- **节选**:

::::

NYOJ 431 Dragon Balls 并查集

        路径压缩的经典应用。输入x和y后，可以找到rootx和rooty，则rankk[rootx]++，这是因为rankk[rooty]一定是等于0的，所以不需要加rankk[rooty]。接下来就需要在路径压缩中再加一次了。设fx=father[x]，若fx!=x，则在找x的根节点的过程中，rankk[x]+=rankk[fx]即可，这点也是容易理解的。。题目：

Dragon Balls

时间限制：1000 ms  |  内存限制：1000 KB

难度：5

描述

Five hundred years later, the number of dragon balls will increase unexpectedly, so it's too difficult for Monkey King(WuKong) to gather all of the dragon balls together.

His country has N cities and there are exactly N dragon balls in the world. At first, for the ith dragon ball, the sacred dragon will puts it in the ith city. Through long years, some cities' dragon ball(s) would be transported to other cities. To save physical strength WuKong plans to take Flying Nimbus Cloud, a magical flying cloud to gather dragon balls. 
Every time WuKong will collect the information of one dragon ball, he will ask you the information of that ball. You must tell him which city the ball is located and how many dragon balls are there in that city, you also need to tell him how many times the ball has been transported so far.

::::

- **练习 1**: 按照题解里的题目描述，悟空每次询问一颗龙珠时，需要告诉他哪几项信息？请全部列出。
- **练习 2**: 题解中这道题的时间限制是多少？
- **练习 3**: 请输出题解中的一段原文，从“Every time WuKong”开始，一直到“transported so far.”为止。

::::

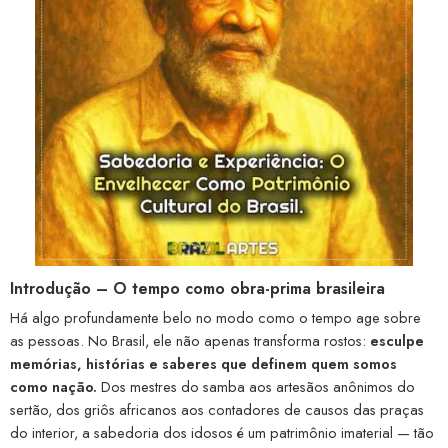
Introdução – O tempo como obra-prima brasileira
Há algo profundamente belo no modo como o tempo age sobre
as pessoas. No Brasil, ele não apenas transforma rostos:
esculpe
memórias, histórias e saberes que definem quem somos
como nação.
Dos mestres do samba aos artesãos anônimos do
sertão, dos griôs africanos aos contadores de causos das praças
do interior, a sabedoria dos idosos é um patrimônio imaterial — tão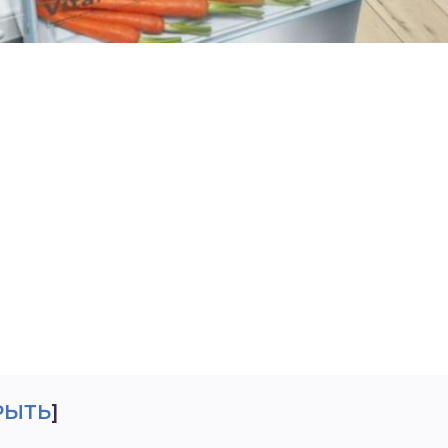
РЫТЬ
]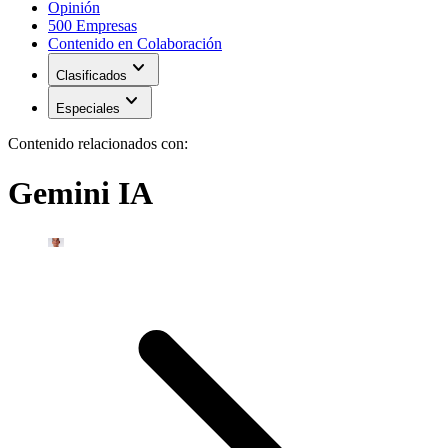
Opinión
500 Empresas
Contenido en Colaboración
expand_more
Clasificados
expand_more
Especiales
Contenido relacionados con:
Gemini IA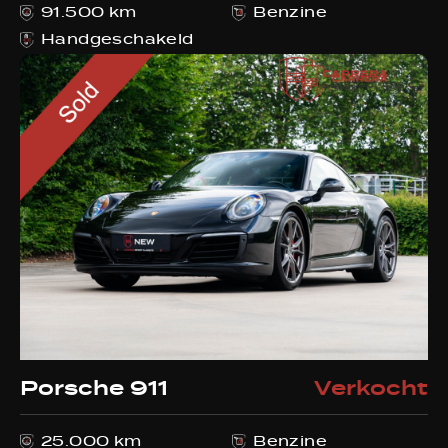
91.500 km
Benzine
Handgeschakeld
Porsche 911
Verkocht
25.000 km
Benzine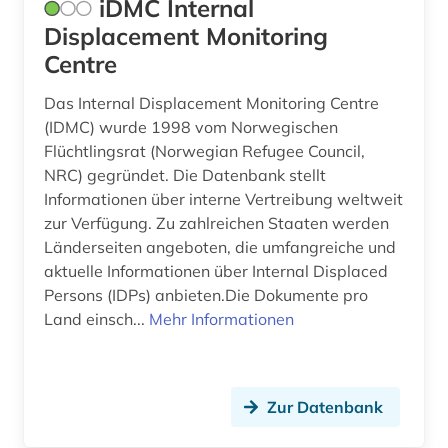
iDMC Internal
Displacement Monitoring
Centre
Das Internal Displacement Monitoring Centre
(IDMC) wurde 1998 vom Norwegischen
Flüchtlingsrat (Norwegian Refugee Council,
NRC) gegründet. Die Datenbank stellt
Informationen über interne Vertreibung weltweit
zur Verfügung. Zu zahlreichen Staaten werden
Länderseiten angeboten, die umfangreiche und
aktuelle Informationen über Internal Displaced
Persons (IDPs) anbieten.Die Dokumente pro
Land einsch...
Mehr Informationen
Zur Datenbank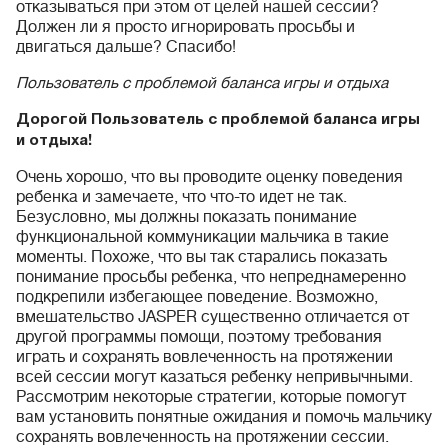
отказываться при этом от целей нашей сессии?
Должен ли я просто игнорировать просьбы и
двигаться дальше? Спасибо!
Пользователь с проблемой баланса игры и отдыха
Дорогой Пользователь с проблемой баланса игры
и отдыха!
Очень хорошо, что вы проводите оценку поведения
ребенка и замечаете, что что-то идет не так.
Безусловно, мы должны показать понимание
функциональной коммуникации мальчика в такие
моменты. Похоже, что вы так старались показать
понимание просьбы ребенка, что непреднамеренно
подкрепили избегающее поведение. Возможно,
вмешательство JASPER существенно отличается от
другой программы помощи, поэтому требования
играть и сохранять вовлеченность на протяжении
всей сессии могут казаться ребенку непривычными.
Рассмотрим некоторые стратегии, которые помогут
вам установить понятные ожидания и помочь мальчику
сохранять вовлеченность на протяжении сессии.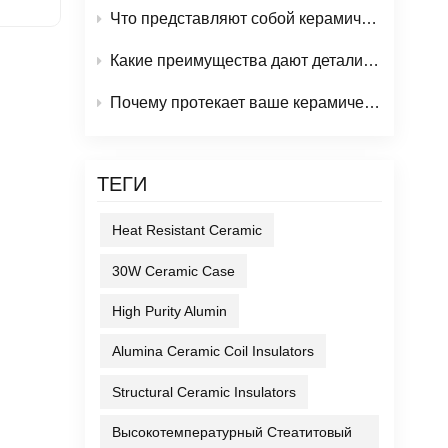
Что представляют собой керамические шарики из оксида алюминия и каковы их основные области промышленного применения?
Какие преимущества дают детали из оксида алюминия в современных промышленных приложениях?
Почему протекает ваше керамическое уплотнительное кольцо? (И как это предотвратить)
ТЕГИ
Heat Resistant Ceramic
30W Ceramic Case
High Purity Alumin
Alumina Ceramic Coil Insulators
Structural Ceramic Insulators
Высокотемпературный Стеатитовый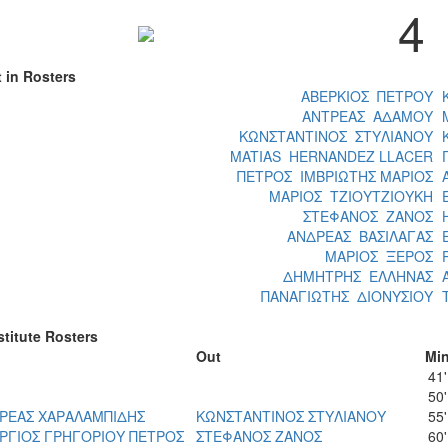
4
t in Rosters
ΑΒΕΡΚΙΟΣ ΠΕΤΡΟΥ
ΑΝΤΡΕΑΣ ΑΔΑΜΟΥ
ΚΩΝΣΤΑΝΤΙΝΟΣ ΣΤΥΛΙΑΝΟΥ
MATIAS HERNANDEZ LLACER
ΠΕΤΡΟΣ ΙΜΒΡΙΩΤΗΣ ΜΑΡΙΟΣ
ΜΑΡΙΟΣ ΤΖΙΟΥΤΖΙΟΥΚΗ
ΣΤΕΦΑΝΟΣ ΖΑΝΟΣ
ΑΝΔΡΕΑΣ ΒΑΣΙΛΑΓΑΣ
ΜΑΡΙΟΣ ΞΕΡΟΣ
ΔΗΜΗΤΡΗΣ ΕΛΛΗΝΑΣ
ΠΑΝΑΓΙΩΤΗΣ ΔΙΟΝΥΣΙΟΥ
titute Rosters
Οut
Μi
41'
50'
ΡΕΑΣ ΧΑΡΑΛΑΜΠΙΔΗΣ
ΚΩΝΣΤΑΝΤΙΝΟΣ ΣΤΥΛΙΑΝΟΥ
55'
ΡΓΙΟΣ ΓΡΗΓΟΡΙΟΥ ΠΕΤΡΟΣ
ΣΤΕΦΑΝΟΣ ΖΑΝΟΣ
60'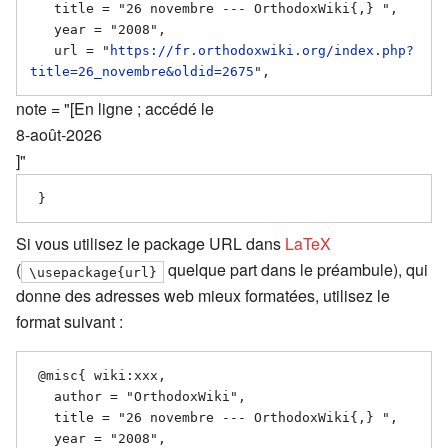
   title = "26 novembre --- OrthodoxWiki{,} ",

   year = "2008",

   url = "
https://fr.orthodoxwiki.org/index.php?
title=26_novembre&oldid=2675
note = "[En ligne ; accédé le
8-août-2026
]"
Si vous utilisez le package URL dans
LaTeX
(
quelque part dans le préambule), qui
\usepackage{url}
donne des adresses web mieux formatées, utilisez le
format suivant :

::::

- **答案区 1**:
1. 这颗龙珠位于哪个城市
2. 那个城市里有多少颗龙珠
3. 这颗龙珠到目前为止被运送过多少次

- **答案区 2**: 1000 ms

- **答案区 3**:
Every time WuKong will collect the information of one dragon ball, he will ask you the information of that ball. You must tell him which city the ball is located and how many dragon balls are there in that city, you also need to tell him how many times the ball has been transported so far.